The company reported adjusted EPS of $2.53 on revenue of $703.2 million for its fiscal second quarter, beating the consensus for a profit of $2.42 per share on revenue of $698.9M. Overall, revenue increased by 11% year-over-year, fueled by a 14% jump in net product revenue.
“We delivered 11% revenue growth in our second quarter as a result of stronger than expected systems shipments and strong global services performance,” said François Locoh-Donou, F5’s president and CEO.
“While customer spending remains pressured by macro-economic uncertainty near term, we are differentiated in our ability to help customers tackle the significant challenges ahead, including simplifying their hybrid and multi cloud application environments.”
“Macro-economic uncertainty” was also reflected in the FQ3 guidance with FFIV expecting to report EPS of $2.84 on revenue of $700M (the midpoint). Analysts were looking for an EPS of $3.06 on revenue of $747M.
The company also said it is taking actions to cut opex, including 620 job cuts, or 9% of the total workforce.
“Given the persistent macro uncertainty and its impact on customer spending, we now expect low-to-mid single-digit revenue growth in fiscal year 2023 with non-GAAP operating margins of approximately 30% and non-GAAP earnings growth of 7% to 11%,” the company added.
In response to the soft guidance, Barclays analysts slashed the rating on FFIV stock to Equal Weight from Overweight with the price target of $140 (down from $166).
“Mar-Q results were in-line overall, but the meaningful misses in software continue. While we like the GM of 80%+, recurring revenues of 65%, and valuation, we no longer see upside to the shares as growth has been lacking and software inconsistent. We lower estimates and target,” they said.
KeyBanc analysts are more positive as they reiterated an Overweight rating despite macro pressures.

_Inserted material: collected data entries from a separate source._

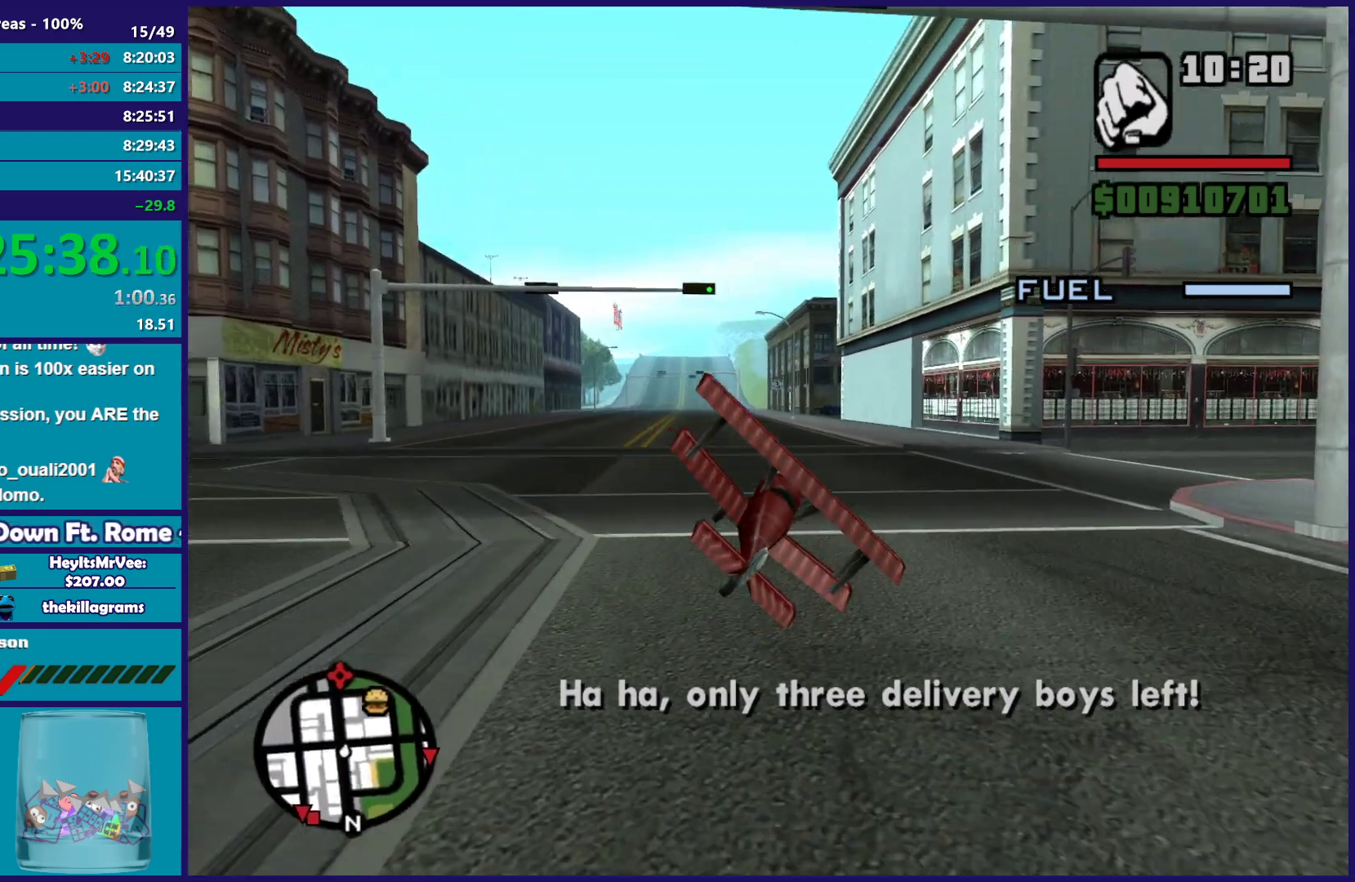
{"buttons": ["R2"], "left_stick": "center", "right_stick": "down-right", "button_events": []}
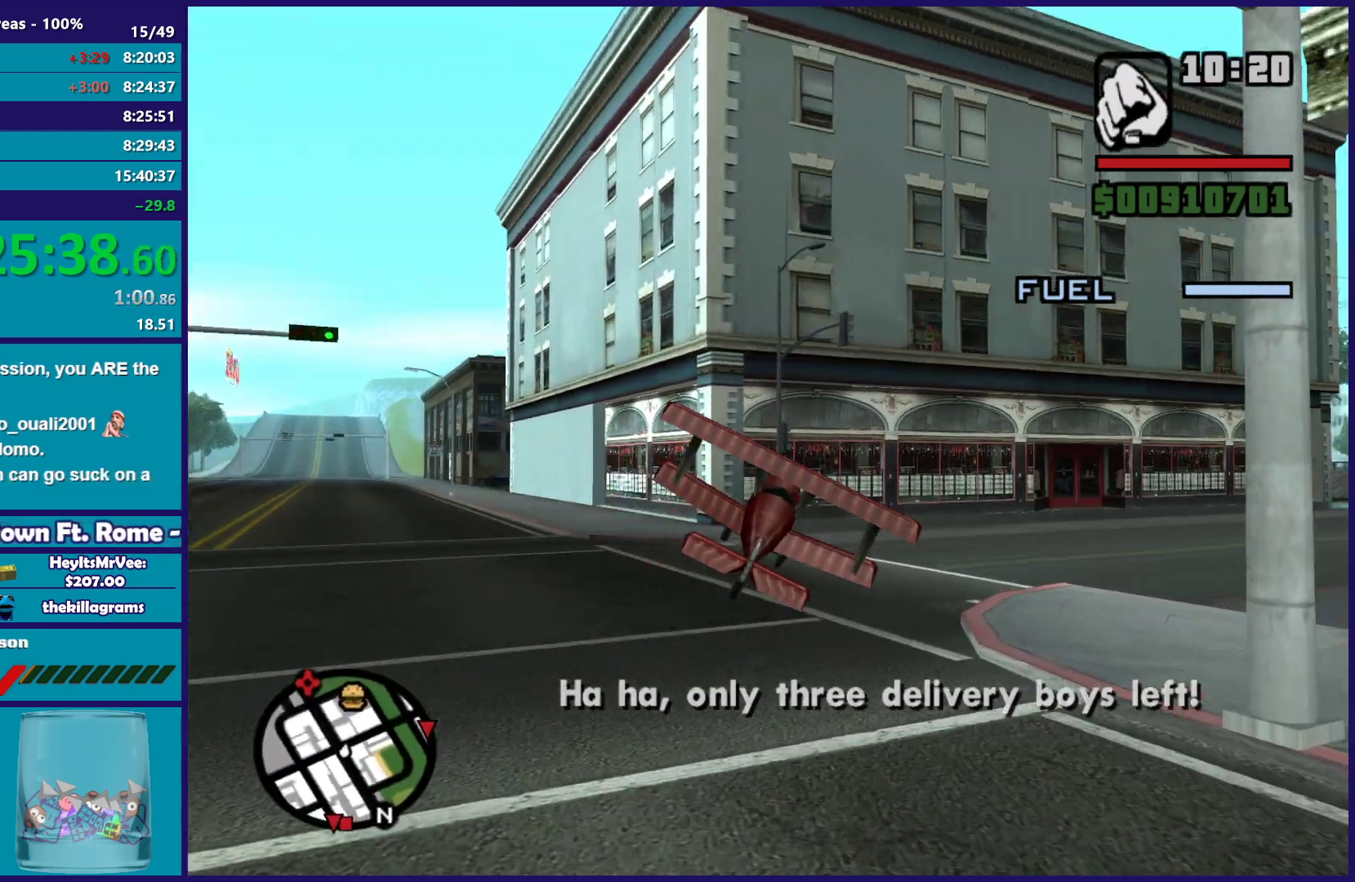
{"buttons": ["R2"], "left_stick": "right", "right_stick": "center", "button_events": []}
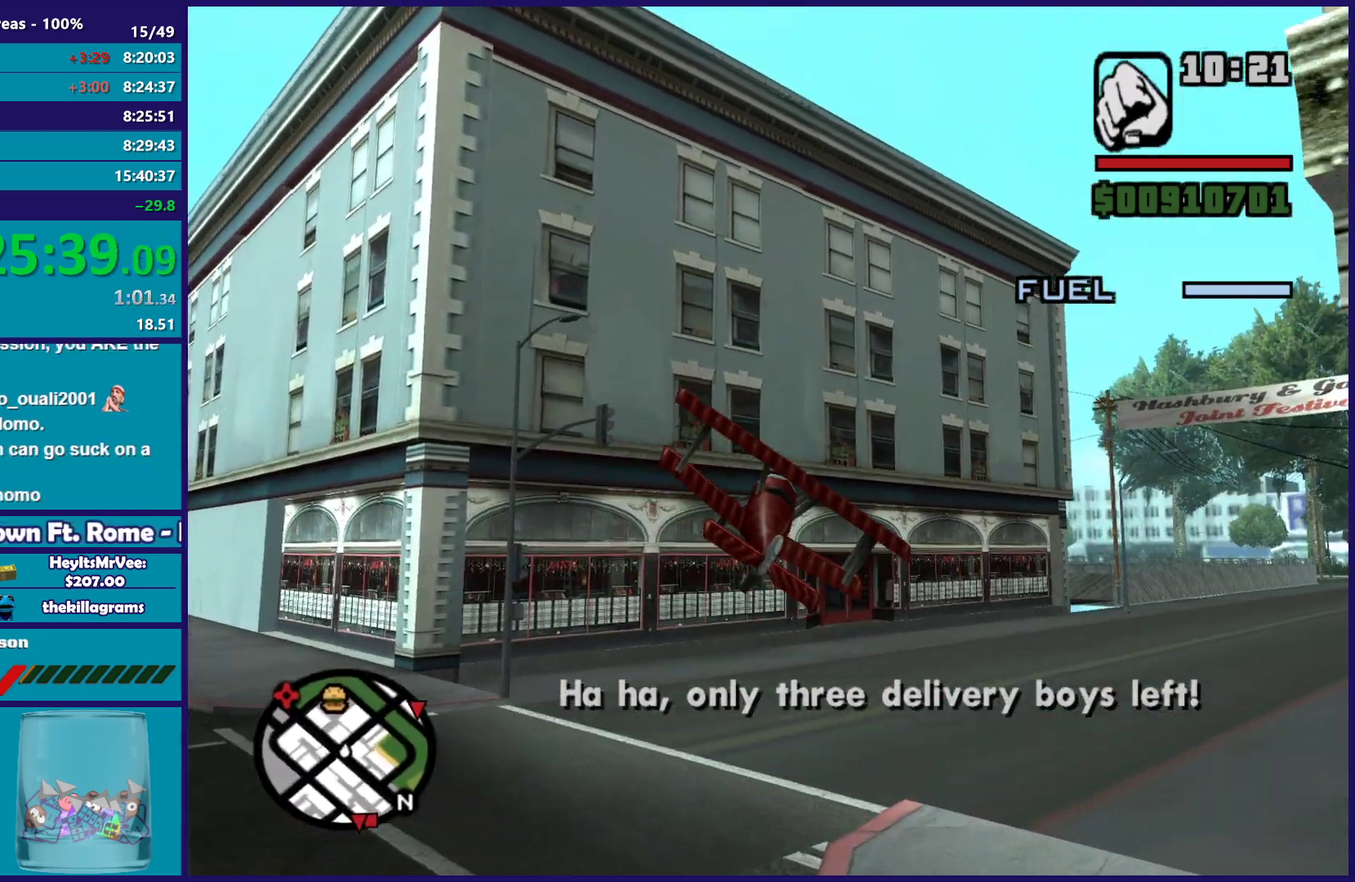
{"buttons": ["R2"], "left_stick": "center", "right_stick": "center", "button_events": []}
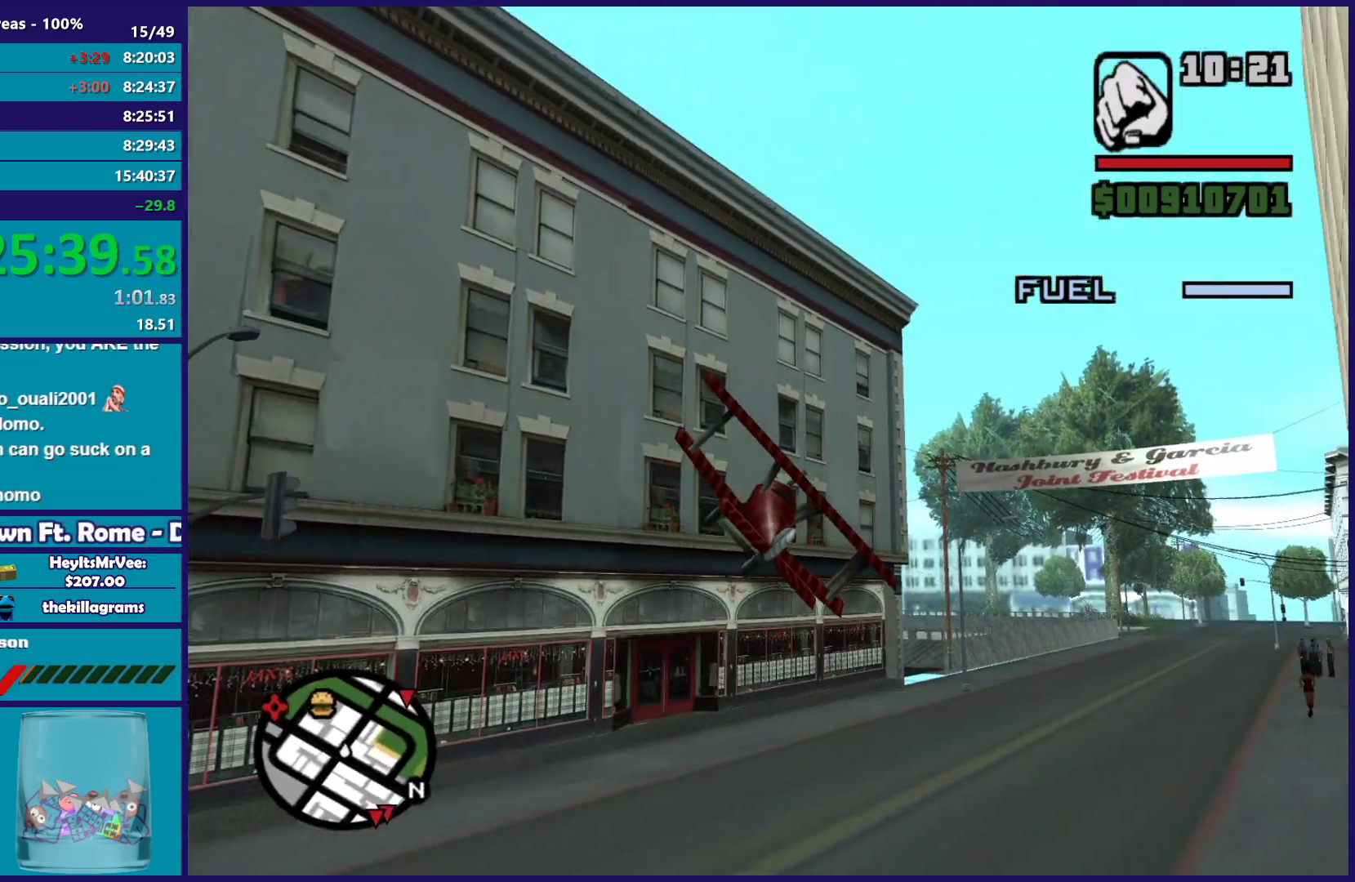
{"buttons": ["R2"], "left_stick": "center", "right_stick": "center", "button_events": []}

“We reiterate our OW rating on F5 despite NT macro headwinds as we believe the Company remains well positioned to benefit from hybrid/multi-cloud secular trends. We lower our PT to $179 (from $182), 10x EV/C23E EBITDA, in line with the three-year NTM historical average, on slightly lower estimates as GM expansion (due to redesigns and price increases) and opex cuts offset most of the top-line pressure due to macro pressures NT,” they wrote in a note.